= Exercise data =
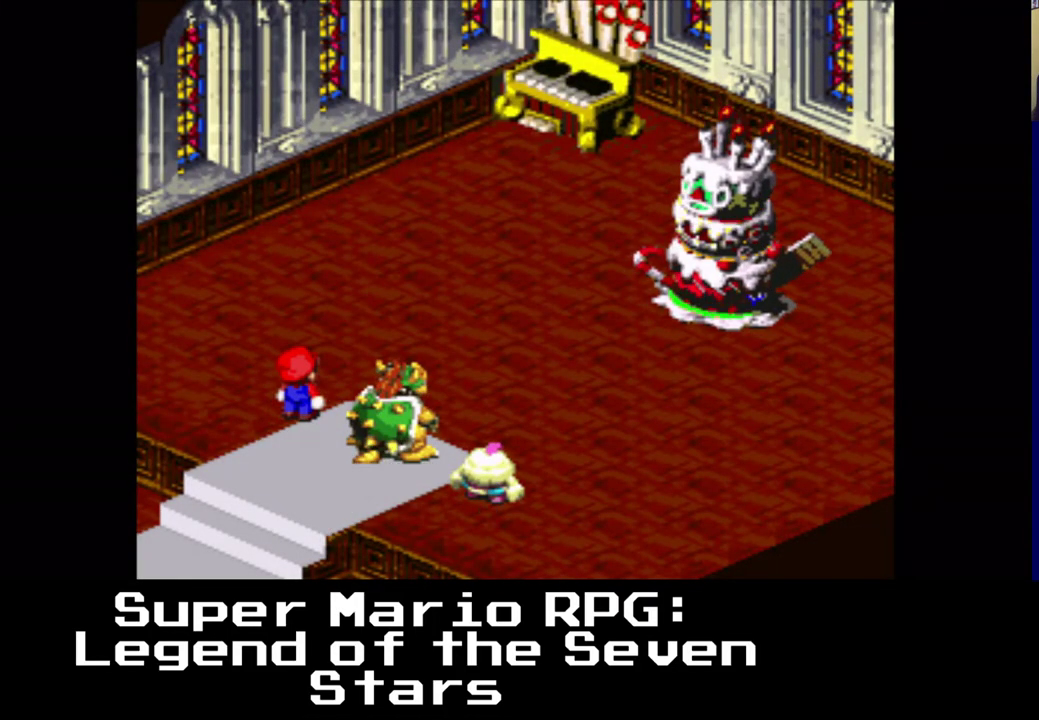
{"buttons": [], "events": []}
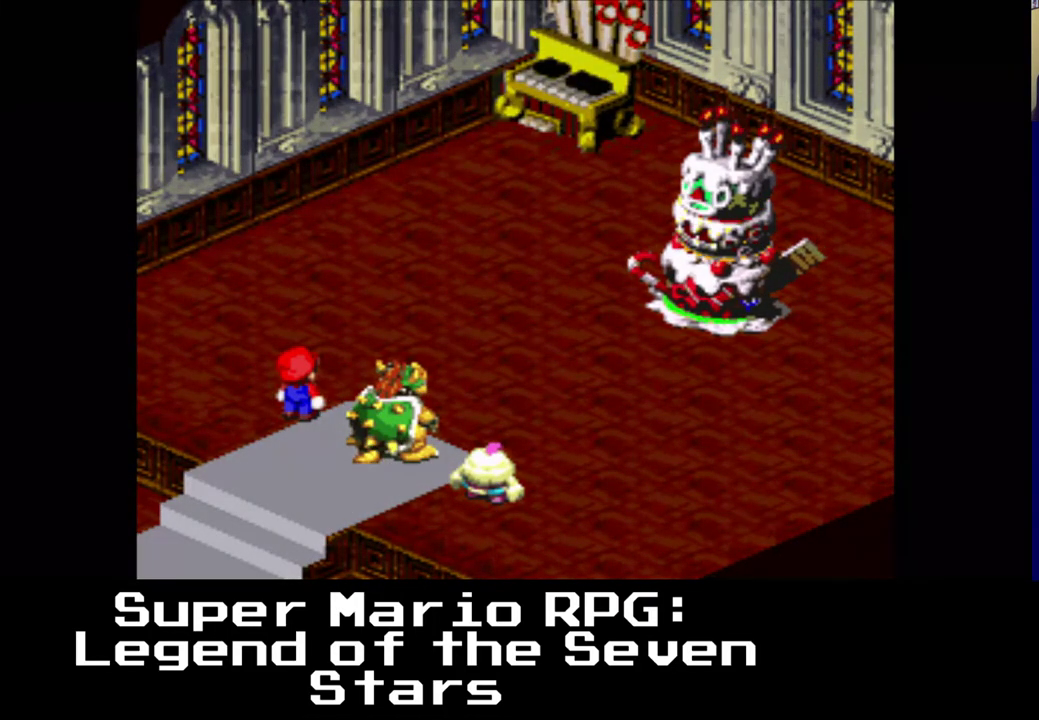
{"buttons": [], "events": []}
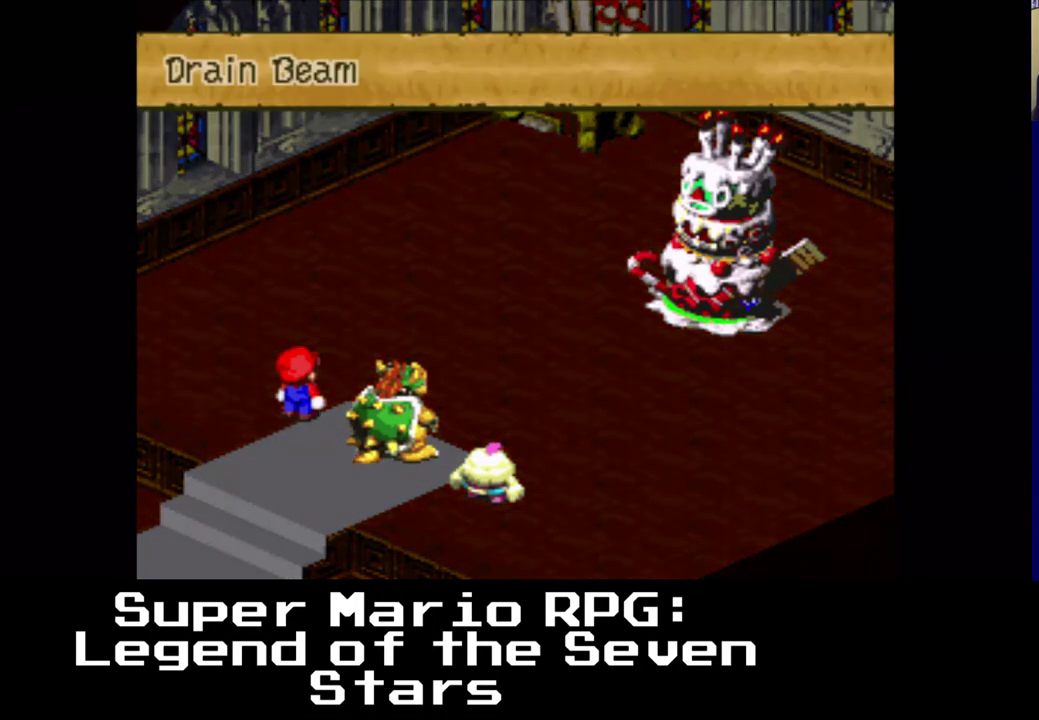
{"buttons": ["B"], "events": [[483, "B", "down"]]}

= Directions =
Drop the pictures and reproduce the rest of the data above exactly.

= Response to the exercise =
{"buttons": [], "events": []}
{"buttons": [], "events": []}
{"buttons": ["B"], "events": [[483, "B", "down"]]}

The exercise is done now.